WORK ORDER 1:
In the essay about buying jeans with the twins, which Levi's style does Noah end up wearing?

TEXT FOR ANALYSIS:
◆ ◆ ◆ ◆
The hall of the department store looms. In this era of online purchasing, the store is empty, dying. My 14-year-old twins and I meander past racks holding hundreds of women’s dresses, tops, and skirts, before we loop around to the teens’ and kids’ merchandise. This is the kind of old-fashioned store where my mother used to take me when I was a child. That was a simpler—not necessarily better—time when a mother’s word was law, and genders were clearly defined.
“We just bought jeans. Why do you need jeans?” I ask my son, my former daughter, Noah.
“I need boys’ jeans,” he says.
Working as a team, Noah and his twin, Lydia, educate me about styles and cuts of jeans, and his urgent need to purchase several pairs.
Goodbye skinny jeans; goodbye bootcut jeans. Goodbye girls’ jeans, size 14, extra slim. Noah’s given them all to Lydia. The pencil-pants look isn’t the right look for him anymore. He needs the more masculine, looser, straight fit.
Already he and his sister resemble boys in their black T-shirts, wool plaid shirts, jeans, hoodies, and high-top sneakers. Noah’s haircut, cropped on the sides and trimmed above the ears, is especially masculine. Lydia’s hair is a bit longer, also straight and blondish, with a purple streak.
There’s no doubt we’ve reached the boys’ department when we see superhero outfits and clothes decorated with dinosaurs, spaceships, and warriors. This blatant separation of genders feels oddly retrograde. The 1980s pop music playing overhead—Cyndi Lauper, Michael Jackson, Prince—brings me back to my own teenage years.
At the boys’ changing area, a salesperson counts the number of jeans in Noah’s hands. It feels bizarre to me that Lydia and I can’t go along with him, though I’m pleased at the ease with which Noah passes as male. Soon Noah comes out again to show Lydia and me his new look. The first few pairs of jeans are so large they’re falling off him.
After 11 frustrating tries, Noah stands proud in Levi’s 514 denims, the classic, straight-fitting style that has defined generations of boys. Fortunately, he has small enough hips to fit into a boys’ size 12. He smiles with confidence. Score. He’s resigned, at least for the moment, to wearing clothing intended for a boy younger than himself. But when he tries on button-down shirts and blazers, his shoulders are too narrow, and the chest appears too tight.
◆ ◆ ◆ ◆
ENTRIES PROVIDED:
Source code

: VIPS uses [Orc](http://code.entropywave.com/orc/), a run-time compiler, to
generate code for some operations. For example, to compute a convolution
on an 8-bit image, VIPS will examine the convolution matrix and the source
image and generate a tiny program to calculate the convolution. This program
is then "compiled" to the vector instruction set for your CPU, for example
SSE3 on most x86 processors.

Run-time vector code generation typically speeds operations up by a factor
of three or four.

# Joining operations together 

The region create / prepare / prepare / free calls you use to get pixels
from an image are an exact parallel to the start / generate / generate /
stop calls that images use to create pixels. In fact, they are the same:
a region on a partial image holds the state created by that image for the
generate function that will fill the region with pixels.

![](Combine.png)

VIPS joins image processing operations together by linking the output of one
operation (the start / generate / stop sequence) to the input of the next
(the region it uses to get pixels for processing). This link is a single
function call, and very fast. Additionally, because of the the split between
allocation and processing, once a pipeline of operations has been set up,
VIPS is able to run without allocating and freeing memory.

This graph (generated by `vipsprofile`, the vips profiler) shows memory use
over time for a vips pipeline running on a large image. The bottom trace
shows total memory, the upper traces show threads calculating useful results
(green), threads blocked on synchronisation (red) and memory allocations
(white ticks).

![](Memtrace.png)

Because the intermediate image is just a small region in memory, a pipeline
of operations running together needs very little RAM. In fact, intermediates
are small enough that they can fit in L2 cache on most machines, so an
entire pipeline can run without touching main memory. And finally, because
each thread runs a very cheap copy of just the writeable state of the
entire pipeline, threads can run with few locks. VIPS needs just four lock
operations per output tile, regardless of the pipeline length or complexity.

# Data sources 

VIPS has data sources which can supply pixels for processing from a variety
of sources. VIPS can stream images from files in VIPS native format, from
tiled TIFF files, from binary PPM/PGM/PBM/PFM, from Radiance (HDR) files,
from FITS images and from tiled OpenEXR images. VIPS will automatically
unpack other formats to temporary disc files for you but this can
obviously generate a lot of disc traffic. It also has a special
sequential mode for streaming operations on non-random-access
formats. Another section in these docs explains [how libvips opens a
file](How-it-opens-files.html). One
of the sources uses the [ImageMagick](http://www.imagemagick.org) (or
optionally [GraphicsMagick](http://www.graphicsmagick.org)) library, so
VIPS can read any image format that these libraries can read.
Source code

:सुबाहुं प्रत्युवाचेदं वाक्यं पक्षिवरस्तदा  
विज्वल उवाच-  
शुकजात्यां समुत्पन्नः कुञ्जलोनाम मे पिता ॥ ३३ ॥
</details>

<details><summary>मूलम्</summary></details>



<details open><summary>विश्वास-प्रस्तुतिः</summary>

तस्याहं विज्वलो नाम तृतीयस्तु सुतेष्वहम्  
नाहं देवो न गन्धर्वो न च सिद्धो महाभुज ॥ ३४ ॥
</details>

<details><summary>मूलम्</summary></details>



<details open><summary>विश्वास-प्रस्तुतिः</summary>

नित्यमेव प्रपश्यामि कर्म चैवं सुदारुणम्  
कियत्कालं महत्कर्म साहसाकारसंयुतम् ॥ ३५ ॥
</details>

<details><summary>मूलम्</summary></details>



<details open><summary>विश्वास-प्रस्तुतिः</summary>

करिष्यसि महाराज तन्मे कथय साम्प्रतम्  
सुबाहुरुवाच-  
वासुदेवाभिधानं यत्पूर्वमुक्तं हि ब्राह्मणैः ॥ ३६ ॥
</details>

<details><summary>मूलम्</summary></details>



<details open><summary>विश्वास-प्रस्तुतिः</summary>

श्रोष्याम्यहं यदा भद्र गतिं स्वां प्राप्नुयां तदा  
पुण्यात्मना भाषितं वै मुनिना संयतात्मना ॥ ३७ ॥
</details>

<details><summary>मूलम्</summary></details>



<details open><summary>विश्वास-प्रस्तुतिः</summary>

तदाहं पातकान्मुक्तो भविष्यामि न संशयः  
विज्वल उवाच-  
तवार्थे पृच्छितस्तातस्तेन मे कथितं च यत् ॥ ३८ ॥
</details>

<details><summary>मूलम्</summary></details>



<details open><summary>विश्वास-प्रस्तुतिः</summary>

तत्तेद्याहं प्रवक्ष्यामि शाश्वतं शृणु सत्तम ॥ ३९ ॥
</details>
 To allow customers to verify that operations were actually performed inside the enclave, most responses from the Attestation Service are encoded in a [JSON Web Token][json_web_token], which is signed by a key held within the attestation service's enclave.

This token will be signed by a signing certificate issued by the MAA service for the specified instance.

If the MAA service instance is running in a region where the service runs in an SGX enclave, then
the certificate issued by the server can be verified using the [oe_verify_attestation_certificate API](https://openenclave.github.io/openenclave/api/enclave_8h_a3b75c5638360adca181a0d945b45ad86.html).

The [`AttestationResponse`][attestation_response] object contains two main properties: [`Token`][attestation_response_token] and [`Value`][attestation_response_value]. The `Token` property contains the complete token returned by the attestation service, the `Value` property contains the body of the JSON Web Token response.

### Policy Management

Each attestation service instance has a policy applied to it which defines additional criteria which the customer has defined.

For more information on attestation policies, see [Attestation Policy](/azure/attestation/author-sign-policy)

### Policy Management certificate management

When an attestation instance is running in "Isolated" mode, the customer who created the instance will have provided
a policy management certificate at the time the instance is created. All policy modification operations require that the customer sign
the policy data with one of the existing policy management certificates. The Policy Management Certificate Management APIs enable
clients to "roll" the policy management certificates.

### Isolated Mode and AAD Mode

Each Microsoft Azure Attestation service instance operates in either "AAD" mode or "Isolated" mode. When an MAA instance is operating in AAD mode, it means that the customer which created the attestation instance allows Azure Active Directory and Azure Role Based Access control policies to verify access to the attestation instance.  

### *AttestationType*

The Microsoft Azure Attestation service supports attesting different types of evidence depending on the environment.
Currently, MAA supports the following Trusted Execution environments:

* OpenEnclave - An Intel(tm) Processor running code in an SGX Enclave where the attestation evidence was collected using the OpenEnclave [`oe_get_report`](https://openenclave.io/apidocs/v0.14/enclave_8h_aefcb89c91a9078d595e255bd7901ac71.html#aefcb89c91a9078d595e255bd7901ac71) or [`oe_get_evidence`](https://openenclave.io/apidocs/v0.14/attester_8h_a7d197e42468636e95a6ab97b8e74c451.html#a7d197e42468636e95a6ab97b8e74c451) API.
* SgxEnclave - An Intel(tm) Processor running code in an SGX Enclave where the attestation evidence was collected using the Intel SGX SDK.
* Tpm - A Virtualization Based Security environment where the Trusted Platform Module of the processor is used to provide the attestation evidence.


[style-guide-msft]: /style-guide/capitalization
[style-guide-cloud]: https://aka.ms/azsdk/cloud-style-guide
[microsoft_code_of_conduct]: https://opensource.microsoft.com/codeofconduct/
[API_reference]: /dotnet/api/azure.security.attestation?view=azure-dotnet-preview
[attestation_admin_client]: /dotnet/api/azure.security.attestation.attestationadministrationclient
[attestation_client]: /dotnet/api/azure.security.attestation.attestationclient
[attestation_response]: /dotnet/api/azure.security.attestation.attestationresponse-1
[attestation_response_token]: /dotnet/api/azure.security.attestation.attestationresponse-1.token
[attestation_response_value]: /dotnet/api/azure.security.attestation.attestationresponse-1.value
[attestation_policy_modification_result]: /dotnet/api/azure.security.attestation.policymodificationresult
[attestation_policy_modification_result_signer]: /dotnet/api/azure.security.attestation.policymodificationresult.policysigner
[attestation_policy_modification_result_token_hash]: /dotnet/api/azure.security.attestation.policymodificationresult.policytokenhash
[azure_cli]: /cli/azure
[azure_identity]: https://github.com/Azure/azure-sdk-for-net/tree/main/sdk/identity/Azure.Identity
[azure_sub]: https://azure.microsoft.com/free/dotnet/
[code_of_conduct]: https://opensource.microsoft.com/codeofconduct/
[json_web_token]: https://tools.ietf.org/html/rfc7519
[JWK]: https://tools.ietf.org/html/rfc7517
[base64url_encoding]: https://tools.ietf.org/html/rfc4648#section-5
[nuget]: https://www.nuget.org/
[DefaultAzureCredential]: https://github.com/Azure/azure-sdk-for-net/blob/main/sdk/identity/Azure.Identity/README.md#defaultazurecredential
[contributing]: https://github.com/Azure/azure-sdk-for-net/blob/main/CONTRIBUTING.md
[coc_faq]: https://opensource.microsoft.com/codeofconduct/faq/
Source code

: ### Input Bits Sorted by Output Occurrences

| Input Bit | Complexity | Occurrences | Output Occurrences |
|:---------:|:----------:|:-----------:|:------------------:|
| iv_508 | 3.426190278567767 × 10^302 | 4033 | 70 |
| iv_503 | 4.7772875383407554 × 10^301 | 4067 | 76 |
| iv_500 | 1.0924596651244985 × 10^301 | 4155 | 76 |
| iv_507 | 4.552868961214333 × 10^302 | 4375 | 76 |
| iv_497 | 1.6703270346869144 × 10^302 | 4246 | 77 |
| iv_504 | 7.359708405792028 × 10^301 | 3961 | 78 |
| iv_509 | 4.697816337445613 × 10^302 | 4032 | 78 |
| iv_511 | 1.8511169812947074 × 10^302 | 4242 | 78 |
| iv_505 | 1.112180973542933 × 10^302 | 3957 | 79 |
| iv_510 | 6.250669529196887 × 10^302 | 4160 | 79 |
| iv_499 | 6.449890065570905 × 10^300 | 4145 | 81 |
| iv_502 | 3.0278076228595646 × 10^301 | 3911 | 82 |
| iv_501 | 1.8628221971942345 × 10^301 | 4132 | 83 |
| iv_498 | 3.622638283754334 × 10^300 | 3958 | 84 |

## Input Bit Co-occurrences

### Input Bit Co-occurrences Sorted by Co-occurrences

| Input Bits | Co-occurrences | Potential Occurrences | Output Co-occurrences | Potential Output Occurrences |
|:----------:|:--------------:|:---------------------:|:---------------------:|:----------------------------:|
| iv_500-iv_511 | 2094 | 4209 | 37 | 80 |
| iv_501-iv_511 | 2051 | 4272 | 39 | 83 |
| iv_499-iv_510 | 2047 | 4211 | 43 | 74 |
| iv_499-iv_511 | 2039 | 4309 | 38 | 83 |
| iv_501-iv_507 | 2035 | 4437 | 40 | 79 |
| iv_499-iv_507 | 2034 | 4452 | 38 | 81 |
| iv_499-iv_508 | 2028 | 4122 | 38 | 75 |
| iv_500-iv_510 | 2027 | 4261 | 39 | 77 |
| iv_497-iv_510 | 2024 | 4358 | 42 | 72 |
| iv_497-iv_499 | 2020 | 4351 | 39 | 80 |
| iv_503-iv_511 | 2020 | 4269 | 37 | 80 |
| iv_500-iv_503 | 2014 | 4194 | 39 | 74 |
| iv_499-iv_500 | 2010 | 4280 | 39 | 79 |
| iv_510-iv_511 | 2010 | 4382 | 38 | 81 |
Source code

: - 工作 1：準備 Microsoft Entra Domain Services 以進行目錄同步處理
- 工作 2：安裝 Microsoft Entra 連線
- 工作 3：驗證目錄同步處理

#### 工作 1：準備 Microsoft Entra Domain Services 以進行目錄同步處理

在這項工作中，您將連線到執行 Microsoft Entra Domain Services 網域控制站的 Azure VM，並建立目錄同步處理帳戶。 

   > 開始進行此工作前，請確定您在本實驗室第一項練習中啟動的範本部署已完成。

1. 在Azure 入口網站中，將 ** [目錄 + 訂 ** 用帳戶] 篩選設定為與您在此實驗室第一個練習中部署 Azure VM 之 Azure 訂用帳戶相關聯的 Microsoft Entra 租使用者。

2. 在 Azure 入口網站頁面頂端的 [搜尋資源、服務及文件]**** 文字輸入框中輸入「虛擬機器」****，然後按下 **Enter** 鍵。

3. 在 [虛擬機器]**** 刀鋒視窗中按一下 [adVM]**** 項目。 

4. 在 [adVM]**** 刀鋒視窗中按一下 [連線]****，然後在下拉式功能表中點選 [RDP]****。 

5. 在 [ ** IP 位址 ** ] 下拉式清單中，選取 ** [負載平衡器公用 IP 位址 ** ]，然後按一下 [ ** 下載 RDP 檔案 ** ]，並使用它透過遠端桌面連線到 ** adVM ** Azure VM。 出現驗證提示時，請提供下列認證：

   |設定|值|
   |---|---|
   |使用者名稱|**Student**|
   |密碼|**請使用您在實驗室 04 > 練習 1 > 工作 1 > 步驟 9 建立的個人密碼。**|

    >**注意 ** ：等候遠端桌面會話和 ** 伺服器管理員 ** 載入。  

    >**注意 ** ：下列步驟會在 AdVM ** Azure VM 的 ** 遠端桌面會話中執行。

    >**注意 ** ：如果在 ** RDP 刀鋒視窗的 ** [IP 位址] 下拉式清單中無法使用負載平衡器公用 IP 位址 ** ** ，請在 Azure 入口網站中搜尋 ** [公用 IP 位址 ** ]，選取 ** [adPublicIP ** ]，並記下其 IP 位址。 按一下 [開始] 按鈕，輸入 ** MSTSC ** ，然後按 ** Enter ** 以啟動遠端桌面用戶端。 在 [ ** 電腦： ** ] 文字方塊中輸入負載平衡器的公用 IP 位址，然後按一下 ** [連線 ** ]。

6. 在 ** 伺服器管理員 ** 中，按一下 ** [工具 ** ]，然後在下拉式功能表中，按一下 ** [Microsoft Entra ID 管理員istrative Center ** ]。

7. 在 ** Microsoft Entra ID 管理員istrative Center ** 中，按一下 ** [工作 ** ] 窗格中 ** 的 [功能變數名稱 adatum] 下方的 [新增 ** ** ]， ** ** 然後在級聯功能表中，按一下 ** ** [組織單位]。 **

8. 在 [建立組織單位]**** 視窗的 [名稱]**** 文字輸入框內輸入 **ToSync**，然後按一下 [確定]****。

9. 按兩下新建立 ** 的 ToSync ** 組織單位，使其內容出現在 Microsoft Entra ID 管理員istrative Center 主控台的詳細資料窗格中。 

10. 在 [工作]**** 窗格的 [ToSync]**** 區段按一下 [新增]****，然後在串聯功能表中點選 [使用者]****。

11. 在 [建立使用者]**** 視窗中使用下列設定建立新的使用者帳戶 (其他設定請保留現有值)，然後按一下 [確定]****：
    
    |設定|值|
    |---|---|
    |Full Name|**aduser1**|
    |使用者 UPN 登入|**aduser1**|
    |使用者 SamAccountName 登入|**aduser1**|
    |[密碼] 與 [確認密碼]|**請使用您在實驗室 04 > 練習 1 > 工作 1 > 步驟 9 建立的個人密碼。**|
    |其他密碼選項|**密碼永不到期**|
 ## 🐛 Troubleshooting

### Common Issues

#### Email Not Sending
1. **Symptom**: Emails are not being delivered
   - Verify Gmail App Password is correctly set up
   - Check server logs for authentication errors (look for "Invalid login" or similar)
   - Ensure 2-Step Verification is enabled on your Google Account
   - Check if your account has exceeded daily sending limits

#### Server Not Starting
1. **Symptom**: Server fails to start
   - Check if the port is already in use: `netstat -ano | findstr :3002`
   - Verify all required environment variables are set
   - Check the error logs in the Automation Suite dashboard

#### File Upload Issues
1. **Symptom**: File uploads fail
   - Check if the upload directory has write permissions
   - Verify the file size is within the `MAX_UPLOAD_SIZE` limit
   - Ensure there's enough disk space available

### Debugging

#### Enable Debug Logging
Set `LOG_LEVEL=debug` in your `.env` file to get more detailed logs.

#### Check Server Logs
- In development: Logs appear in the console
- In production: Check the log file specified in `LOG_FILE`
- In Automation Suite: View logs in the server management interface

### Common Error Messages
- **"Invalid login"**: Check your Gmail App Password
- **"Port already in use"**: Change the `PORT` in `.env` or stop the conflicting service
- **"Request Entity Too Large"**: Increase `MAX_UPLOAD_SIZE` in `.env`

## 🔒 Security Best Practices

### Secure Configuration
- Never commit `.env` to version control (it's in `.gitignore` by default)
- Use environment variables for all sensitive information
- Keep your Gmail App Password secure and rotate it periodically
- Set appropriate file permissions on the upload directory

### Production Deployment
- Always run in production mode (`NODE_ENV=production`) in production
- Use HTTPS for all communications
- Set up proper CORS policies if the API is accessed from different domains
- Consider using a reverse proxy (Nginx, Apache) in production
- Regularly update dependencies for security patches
◆ ◆ ◆ ◆
WORK ORDER 2:
From the records, return unchanged the stretch from the line that contains "的 ** 遠端桌面會話中執行。" through the line that contains "6. 在 ** 伺服器管理員", with both of those lines included.

TASK ANSWER 1:
Levi's 514 denims.

TASK ANSWER 2:
    >**注意 ** ：下列步驟會在 AdVM ** Azure VM 的 ** 遠端桌面會話中執行。

    >**注意 ** ：如果在 ** RDP 刀鋒視窗的 ** [IP 位址] 下拉式清單中無法使用負載平衡器公用 IP 位址 ** ** ，請在 Azure 入口網站中搜尋 ** [公用 IP 位址 ** ]，選取 ** [adPublicIP ** ]，並記下其 IP 位址。 按一下 [開始] 按鈕，輸入 ** MSTSC ** ，然後按 ** Enter ** 以啟動遠端桌面用戶端。 在 [ ** 電腦： ** ] 文字方塊中輸入負載平衡器的公用 IP 位址，然後按一下 ** [連線 ** ]。

6. 在 ** 伺服器管理員 ** 中，按一下 ** [工具 ** ]，然後在下拉式功能表中，按一下 ** [Microsoft Entra ID 管理員istrative Center ** ]。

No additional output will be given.